In the case of Application by Craig-Bridges; The Estate of Ella Minnie Lillian Bush; The Estate of Ella Minnie Lillian Bush v NSW Trustee & Guardian  NSWSC 1611 the deceased’s adult grandchild Helene claimed the deceased did not have testamentary capacity at the time she made her last three wills leaving her estate to two charities and, in the alternate, that no provision was not proper provision for her adequate maintenance and benefit.
The deceased, Mrs Bush, died on 31 January 2015 aged 90. Her estate was valued at approximately $1 million. The deceased’s husband died 20 years earlier and the deceased’s two children also predeceased her. One of the deceased’s sons left 4 adult children who were the deceased’s closest living relatives at the date she died.
Mrs Bush had made a number of Wills. In a Will dated 8 June 2011 the deceased gave her whole estate to Helene and her sisters equally.

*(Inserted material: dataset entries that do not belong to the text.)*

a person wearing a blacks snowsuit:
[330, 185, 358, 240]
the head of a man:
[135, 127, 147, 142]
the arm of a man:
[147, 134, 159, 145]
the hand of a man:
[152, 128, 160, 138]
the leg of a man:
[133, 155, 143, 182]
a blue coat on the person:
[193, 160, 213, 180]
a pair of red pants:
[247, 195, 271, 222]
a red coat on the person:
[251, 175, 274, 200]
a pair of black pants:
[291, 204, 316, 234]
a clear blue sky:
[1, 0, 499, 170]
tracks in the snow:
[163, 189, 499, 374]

The deceased then made three further Wills dated 22 November 2011, 12 November 2012 and 21 February 2013 leaving her whole estate equally to the Cancer Council of New South Wales and Wee Waa Anglican Church (Impugned Wills). The only difference between the three Wills was the executor.

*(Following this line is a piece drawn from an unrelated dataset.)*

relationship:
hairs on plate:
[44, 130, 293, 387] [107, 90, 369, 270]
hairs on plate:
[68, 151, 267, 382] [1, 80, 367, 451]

It was up to the Trustee, which was the Defendant, to prove, on the balance of probabilities, that Mrs Bush knew of the contents of the Impugned Wills and appreciated the effect of what she was doing “so that it can be said that the Will contains her real intention and reflects her true will”.
The three Wills were prepared and witnessed by the same solicitor.

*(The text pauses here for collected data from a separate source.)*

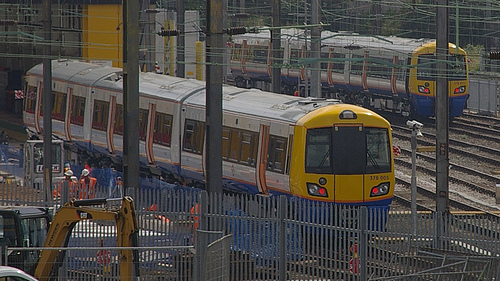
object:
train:
[16, 52, 402, 252]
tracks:
[300, 108, 497, 280]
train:
[225, 22, 477, 123]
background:
[135, 7, 499, 94]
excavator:
[3, 192, 145, 279]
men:
[79, 165, 104, 206]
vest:
[79, 176, 98, 196]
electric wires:
[3, 4, 498, 77]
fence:
[7, 175, 498, 277]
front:
[291, 104, 399, 257]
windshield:
[305, 121, 395, 175]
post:
[430, 1, 459, 254]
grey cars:
[18, 45, 298, 231]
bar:
[203, 2, 229, 278]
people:
[44, 158, 208, 238]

Expert evidence was given together with evidence by lay persons. Justice Stevenson found there was some lack of cognitive function, however, her Wills were simple and the dispositions rational given her involvement with the charity and church which were the beneficiaries of the 3 Impugned Wills. Justice Stevenson found on the balance of probabilities that Mrs Bush had capacity at the time she made the 3 Wills.
In relation to the family provision claim, Helene said that she regarded her relationship with Mrs Bush as that of parent and child.
Helene was a grandchild and wholly or partly dependant on Mrs Bush. She was also a member of Mrs Bush’s household. However, to obtain an order for provision she was required to establish further warranting factors. Her Counsel submitted that those factors were that she was a beneficiary in the June 2011 Will, that she was in substance a de facto child of Mrs Bush and had maintained an extensive relationship with Mrs Bush throughout her life. Those submissions were accepted by Justice Stevenson who ordered that provision should be made for Helene for a 1/5 share of the estate being the share she would have received under the June 2011 Will.